Protein pocket matching, or binding site comparison, is of importance in drug discovery. Identification of similar binding pockets can help guide efforts for hit finding, understanding polypharmacology and characterization of protein function. The design of pocket matching methods has traditionally involved much intuition, and has employed a broad variety of algorithms and representations of the input protein structures. We regard the high heterogeneity of past work and the recent availability of large-scale benchmarks as an indicator that a data-driven approach may provide a new perspective. We propose DeeplyTough, a convolutional neural network that encodes a three-dimensional representation of protein pockets into descriptor vectors that may be compared efficiently in an alignment-free manner by computing pairwise Euclidean distances.
Proteins perform roles in the body and are responsible for biological function. In drug discovery, we often seek to change a particular protein’s function to help the body combat disease. Drug discovery efforts that focus on modulating a particular protein with a small molecule drug can be framed as target-based drug discovery (where the protein is the target).
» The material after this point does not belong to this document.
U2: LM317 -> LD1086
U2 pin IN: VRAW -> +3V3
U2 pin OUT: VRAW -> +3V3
A protein’s biological function is determined by its structure and sequence (proteins are constructed from chains of amino acids). The most common method for affecting a protein’s function is to interfere with a protein-ligand binding site, or pocket, capable of accommodating small molecules. A commonly used analogy is that the protein is a lock, and the drug is a key, and in drug discovery the game is to design the optimal key that fits in the lock. Obviously this is a simplification, not least because the key and lock are both constantly moving!
Figuring out which proteins a molecule may bind to is a task at the core of drug discovery. Depending on your start point, you may know a molecule binds one protein but suspect others to be interacting also, this can contribute to drug toxicity or polypharmacology. Conversely you may know of no molecules that bind your protein of interest, and are hoping to draw inspiration from molecules known to bind similar protein binding sites in a virtual screening scenario.
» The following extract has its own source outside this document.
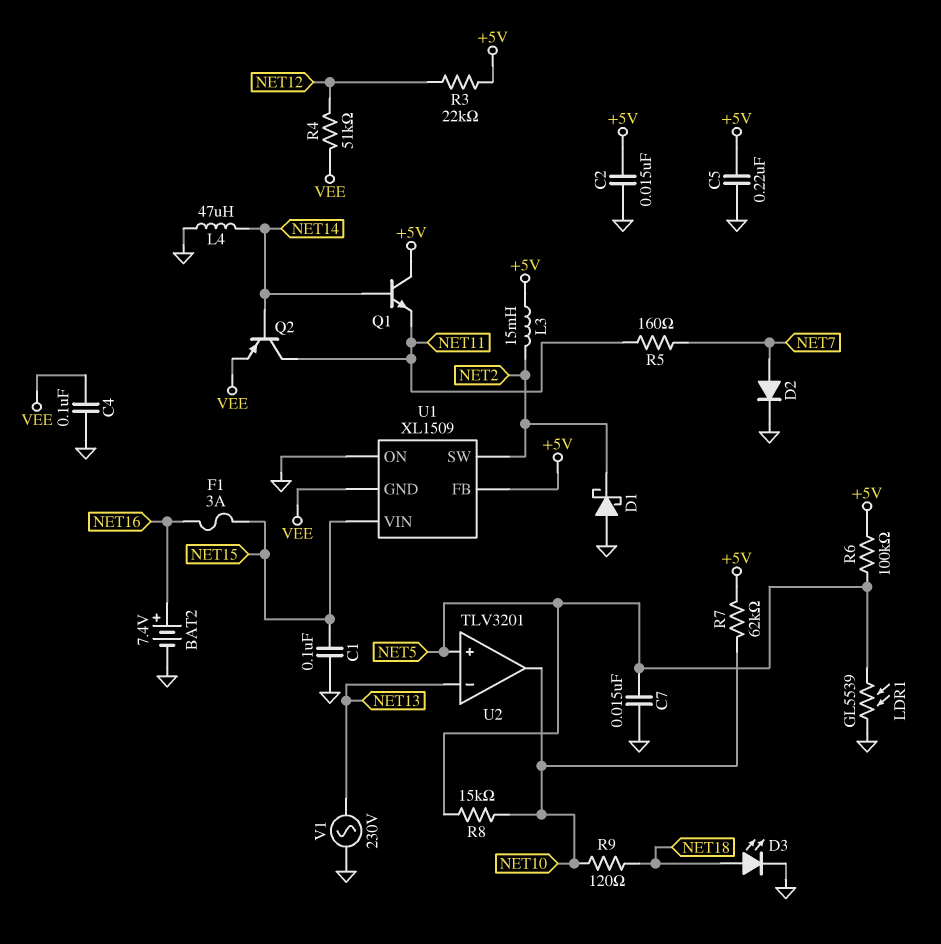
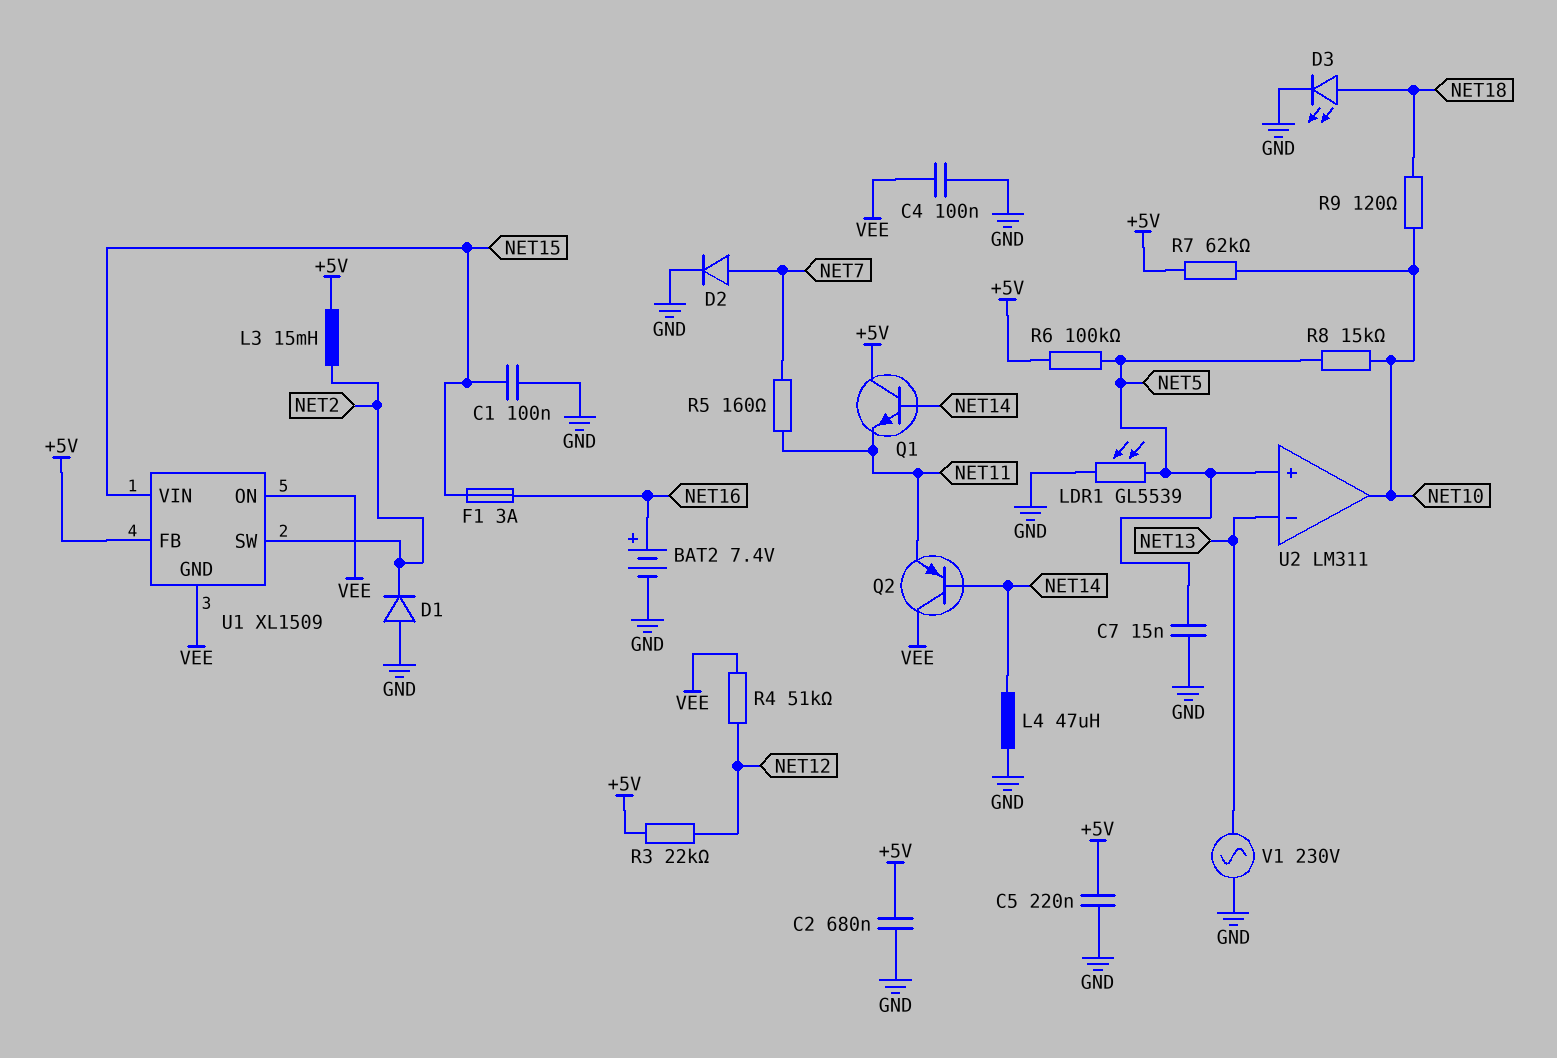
C2: 15nF (+5V, GND) -> 680nF (+5V, GND)
D1: schottky (A GND, K NET2) -> diode (A GND, K NET2)
Q2: PNP (B NET14, C NET11, E VEE) -> PNP (B NET14, C VEE, E NET11)
U1 pin ON: GND -> VEE
U2: TLV3201 -> LM311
Traditional approaches for assessing the similarity between 3D protein pockets are often based on a combination of hand crafted representations of the pockets and traditional shape matching algorithms. We hypothesised that a machine learning method for pocket matching would be able to learn a pocket representation directly from the data, while simultaneously learning which features of a pocket are particularly important for shared molecule binding. By introducing a machine learning-based solution to the problem of pocket matching we hoped to remove human bias and produce a pocket representation tailored for drug discovery.
We view protein pocket matching through the lens of computer vision where we regard 3D protein structures as 3D images. Convolutional Neural Networks (CNNs) have proved effective across a number of domains and are able to build powerful representations of the input from low level pixels – except in 3D, pixels are known as voxels. In contrast to images, where each pixel is represented by intensities of red, green and blue (rgb), we replace the additive primary colours with molecular properties such as hydrophobicity or the ability of an atom to form hydrogen bonds.
To train DeeplyTough, we take advantage of a recently published dataset of ~1 million data points, TOUGH-M1.
The field of distance metric learning aims to automatically determine the distance between items, and can be trained in a machine learning manner given a dataset of labelled examples. In our case, the TOUGH-M1 dataset contains examples of positive pairs (two protein pockets that have been shown to bind similar molecules), and negative pairs (two protein pockets that have shown no evidence of shared molecule binding). We train DeeplyTough to encourage separation of negative pairs, and close proximity of positive pairs in euclidean space.
We thoroughly benchmark our approach using three publicly available datasets and demonstrate that a metric learning approach for 3D pocket matching can show performance that is competitive with existing approaches on a much faster timescale at runtime. Our work represents a proof of concept showing that metric learning is capable of matching protein pockets that are likely to bind similar ligands directly from 3D protein structure data.An approach for protein pocket matching is one tool in the toolkit of modern drug discovery. We have introduced DeeplyTough, the first learned method for matching protein pockets, this shift in paradigm reduces the human bias associated with previous approaches, and reduces the runtime cost allowing us to consider much larger datasets. DeeplyTough will accelerate our ability to effectively search for novel drugs.